また、常に顧客の側に立ったサービスを提供しているのも普通の不動産会社とは異なる点だ。一般的に不動産会社は物件をもち、その物件を貸す相手や売る相手を探す。ところがリダックの場合は日本から赴任する駐在員などの顧客がいて、彼らにとって最も住みやすい場所を探すのが仕事だ。ユーザーサイドに立ったビジネスが利用者増につながった。

夢の実現は体力勝負

 起業から17年。「夢があれば、その実現は体力勝負。立ち上げのころは何日も会社に泊まり、夜中の3時ごろにもまだ『これから何しようか』などと考えていた。そしてそれが苦痛ではなく、楽しかった」と振り返る。
これからは駐在員以外の人の住宅需要にも対応していきたいと考えている。「ニューヨークで活動したいと思っている芸術家や勉強したいと思っている学生、アメリカに進出したいと考えている新興企業など、ニューヨークに来ること自体に夢を持っている人が大勢いる。そういう人たちのハードルをすこしでも低くしたい」として、短期滞在アパートの提供を強化していくという。活動領域も全米に広げる計画だ。自分のアイデアを信じて突き進む姿勢は今も変わらない。

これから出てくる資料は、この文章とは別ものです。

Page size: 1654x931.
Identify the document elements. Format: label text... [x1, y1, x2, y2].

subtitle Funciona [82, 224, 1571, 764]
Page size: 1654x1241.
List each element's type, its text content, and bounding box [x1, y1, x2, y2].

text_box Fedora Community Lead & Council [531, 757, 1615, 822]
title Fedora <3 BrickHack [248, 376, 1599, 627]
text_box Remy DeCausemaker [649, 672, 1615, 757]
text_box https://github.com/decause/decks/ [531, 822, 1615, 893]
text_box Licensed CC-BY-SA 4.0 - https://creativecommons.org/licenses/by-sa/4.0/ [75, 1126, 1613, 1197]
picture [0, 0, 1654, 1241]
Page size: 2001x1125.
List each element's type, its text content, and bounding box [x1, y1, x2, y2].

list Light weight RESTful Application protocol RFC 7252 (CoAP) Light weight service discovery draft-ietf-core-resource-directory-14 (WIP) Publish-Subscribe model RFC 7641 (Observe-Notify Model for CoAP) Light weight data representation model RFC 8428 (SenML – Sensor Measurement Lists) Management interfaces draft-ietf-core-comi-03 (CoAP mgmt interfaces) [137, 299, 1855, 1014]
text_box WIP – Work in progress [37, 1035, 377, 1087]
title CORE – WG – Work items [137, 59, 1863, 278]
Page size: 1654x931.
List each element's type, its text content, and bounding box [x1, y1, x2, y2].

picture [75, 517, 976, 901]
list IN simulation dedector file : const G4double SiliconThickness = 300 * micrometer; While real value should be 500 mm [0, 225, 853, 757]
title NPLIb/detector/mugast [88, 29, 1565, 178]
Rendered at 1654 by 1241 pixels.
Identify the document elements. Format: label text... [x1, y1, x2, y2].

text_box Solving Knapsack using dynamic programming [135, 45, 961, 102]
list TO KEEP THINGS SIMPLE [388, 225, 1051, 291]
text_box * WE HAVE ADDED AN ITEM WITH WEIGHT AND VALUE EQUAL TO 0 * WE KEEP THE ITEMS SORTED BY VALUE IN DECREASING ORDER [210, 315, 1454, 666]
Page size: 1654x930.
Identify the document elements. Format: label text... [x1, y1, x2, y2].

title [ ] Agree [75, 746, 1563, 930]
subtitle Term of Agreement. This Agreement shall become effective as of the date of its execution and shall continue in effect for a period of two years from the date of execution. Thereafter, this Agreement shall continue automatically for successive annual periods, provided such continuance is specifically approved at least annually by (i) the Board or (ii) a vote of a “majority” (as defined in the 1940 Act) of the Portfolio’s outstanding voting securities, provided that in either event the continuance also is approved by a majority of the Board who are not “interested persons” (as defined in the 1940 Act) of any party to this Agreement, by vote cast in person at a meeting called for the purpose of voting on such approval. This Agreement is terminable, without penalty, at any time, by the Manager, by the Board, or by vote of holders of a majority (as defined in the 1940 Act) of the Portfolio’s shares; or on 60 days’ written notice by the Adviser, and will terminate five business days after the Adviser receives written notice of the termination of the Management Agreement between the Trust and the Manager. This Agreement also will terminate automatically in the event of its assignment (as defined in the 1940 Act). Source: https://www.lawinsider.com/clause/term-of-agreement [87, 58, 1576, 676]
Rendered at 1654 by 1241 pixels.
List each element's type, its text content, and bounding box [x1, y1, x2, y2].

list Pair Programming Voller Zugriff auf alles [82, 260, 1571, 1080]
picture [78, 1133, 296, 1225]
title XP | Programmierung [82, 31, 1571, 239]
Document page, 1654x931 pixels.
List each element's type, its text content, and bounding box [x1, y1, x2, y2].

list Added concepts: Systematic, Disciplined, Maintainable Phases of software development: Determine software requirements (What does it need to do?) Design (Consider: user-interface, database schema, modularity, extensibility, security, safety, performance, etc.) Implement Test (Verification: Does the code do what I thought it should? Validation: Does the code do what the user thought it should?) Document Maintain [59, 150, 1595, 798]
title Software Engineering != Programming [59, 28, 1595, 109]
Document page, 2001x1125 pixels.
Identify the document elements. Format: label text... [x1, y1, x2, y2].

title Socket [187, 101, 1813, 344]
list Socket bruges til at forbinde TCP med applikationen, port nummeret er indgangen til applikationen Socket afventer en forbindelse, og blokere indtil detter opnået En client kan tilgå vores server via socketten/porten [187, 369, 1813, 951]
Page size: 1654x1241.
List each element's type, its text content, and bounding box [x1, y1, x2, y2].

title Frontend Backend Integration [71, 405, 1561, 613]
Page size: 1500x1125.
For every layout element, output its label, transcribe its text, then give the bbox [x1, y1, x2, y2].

ニューヨークの不動産市場では今、おかしな現象がおきているという。不景気で失業者は増え、レントは軒並み下がっている。一方、株に対する不信感と金利低下を背景に売家市場は高騰している。レントは下がり、販売は上がるというなんともおかしなネジレ現象が起きているのだ。おかげで不動産業界は難しい商売を強いられている。そんな中でも、リダックは元気なようだ。ある出版社の社長は「日系の不動産屋で元気があるのはリダックくらいだろう」と言っていた。「日系企業は出てみたり引いてみたりで、無駄が多く、企業にノウハウの蓄積がない」と七原社長は指摘する。納得だ。素人の思いつきと謙遜するものの、自ら描いたビジネスプランを一途に貫く七原社長の姿勢が、こういう厳しい環境下で花開いたのだろう。NYに来たいと思っている人はたくさんいる。そういう人たちが一人でも多く来られるような仕組みを作りたいと七原社長はいう。一人でも多くの日本人がNYに来て自分のアメリカンドリームを実現して欲しいと、僕も強く思った。